Before I'd adopted Kirby, he'd been on an all seed diet and was getting next to no exercise; some girls at the rescue told me that he was the fattest cockatiel that they'd ever seen. When I adopted him I just about cut seed out of his diet besides treats and the occassional bowl of seed and have been exercising regularly and he has been doing well and appears to be losing weight. 

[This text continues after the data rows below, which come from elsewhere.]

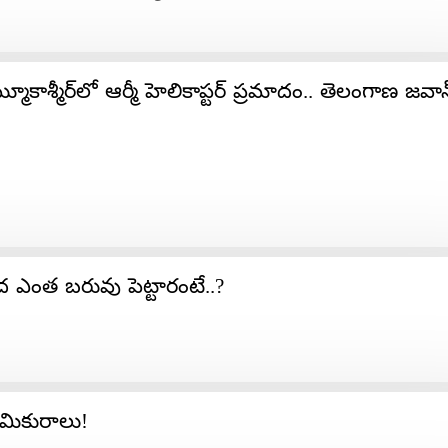
మూకాశ్మీర్‌లో ఆర్మీ హెలికాప్ట‌ర్ ప్ర‌మాదం.. తెలంగాణ జ‌వ
ీద ఎంత బరువు పెట్టారంటే..?
ామికురాలు!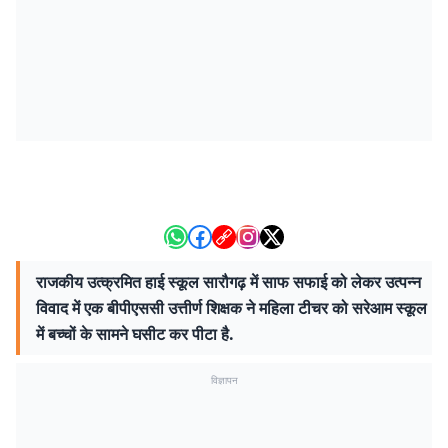
राजकीय उत्क्रमित हाई स्कूल सारौगढ़ में साफ सफाई को लेकर उत्पन्न
विवाद में एक बीपीएससी उत्तीर्ण शिक्षक ने महिला टीचर को सरेआम स्कूल
में बच्चों के सामने घसीट कर पीटा है.
विज्ञापन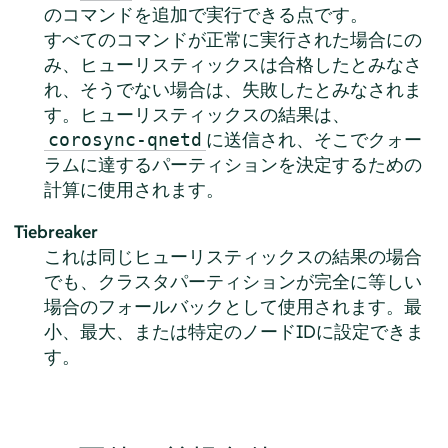
のコマンドを追加で実行できる点です。
すべてのコマンドが正常に実行された場合にの
み、ヒューリスティックスは合格したとみなさ
れ、そうでない場合は、失敗したとみなされま
す。ヒューリスティックスの結果は、
に送信され、そこでクォー
corosync-qnetd
ラムに達するパーティションを決定するための
計算に使用されます。
Tiebreaker
これは同じヒューリスティックスの結果の場合
でも、クラスタパーティションが完全に等しい
場合のフォールバックとして使用されます。最
小、最大、または特定のノードIDに設定できま
す。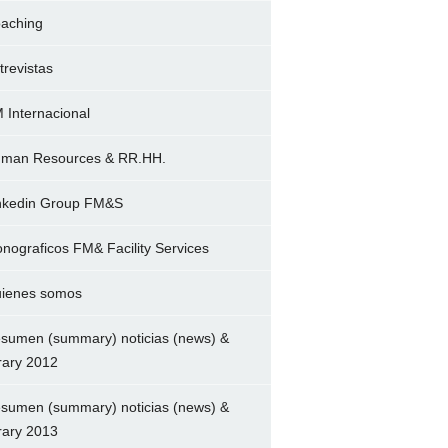
aching
trevistas
 Internacional
man Resources & RR.HH.
nkedin Group FM&S
nograficos FM& Facility Services
ienes somos
sumen (summary) noticias (news) &
brary 2012
sumen (summary) noticias (news) &
brary 2013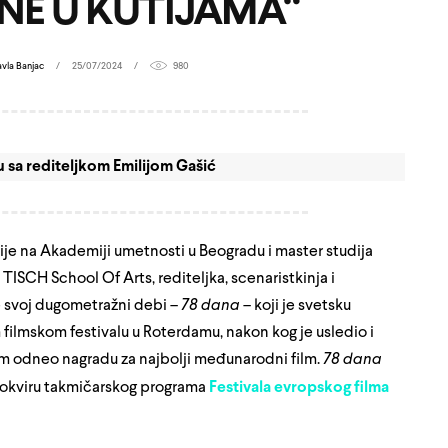
NE U KUTIJAMA“
avla Banjac
25/07/2024
980
u sa rediteljkom Emilijom Gašić
ije na Akademiji umetnosti u Beogradu i master studija
TISCH School Of Arts, rediteljka, scenaristkinja i
je svoj dugometražni debi –
78 dana
– koji je svetsku
lmskom festivalu u Roterdamu, nakon kog je usledio i
ilm odneo nagradu za najbolji međunarodni film.
78 dana
 u okviru takmičarskog programa
Festivala evropskog filma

Then, I found out that cockatiels need more seed in their diets than what I was giving him, so I decided to mix the seed in with his pellets. Problem is that Kirby is a total seed junkie, and so would pick the seeds out of his pellets and not eat any pellets. So, I decided to just give him a bowl of seed in the morning for a few hours and then replace it with the bowl of pellets for the rest of the day, and give him some seed in the evening as well (and still using seed as treats). The only problem now is that he seems to think that if he digs deep enough, he'll still be able to find seed in his pellet bowl. So now, he'll sit there throwing food out of his bowl and getting it all over his cage, his playgym, the floor, and whatever surfaces happen to be nearby. 

How can I stop him from doing this? Will he eventually figure out that there isn't any seed in his pellet bowl or will I have to train this out of him?


----------



## Geca14 (Apr 4, 2016)

I am not sure about training it out of him, but my Keiko has been doing this on and off as well. I find she does this more when she is really excited or hasn't had enough time out of the cage before feeding. I think the problem with my feeding bowls are that they are too light for her, so she can dump them. I am going to get some heavier stainless steel bowls for her seed so she can't knock it over (she's only 9 weeks old so she's still pretty tiny). And I also might feed her a little later so she has more time out of the cage to "get her wiggles out" before I feed her. 
Hope this helps!
PS... I think Kirby is just too cute!!!


----------



## Dressagebird (Feb 3, 2016)

Gregory my 14 week old does this for a fun revenge when I go downstairs to have a meeting and don't take him too. I don't like waste so I put a couple of teaspoons of seed in his bowl at a time, he also has access to Roudybush pellets and fresh veggies. But he wil throw his seeds straight across the room to prove a point and because he thinks it's fun to watch me clean it up. Little monster.


----------



## Lunawolfsong (Mar 31, 2016)

Geca14 said:


> I also might feed her a little later so she has more time out of the cage to "get her wiggles out" before I feed her.


I tried that out this morning, and he didn't throw his seed today! I'll keep trying, and see if this is really the solution or if today was a one-time thing, but I think it's going to work. Thanks! 



> PS... I think Kirby is just too cute!!!


Thanks!


----------



## sagealbright (Sep 12, 2015)

Try getting a "Seed Coral". I use mine for pellets. It just prevents them from throwing and dropping food everywhere. I still get some food around the cage but not nearly as much as I used to since I started using this.


----------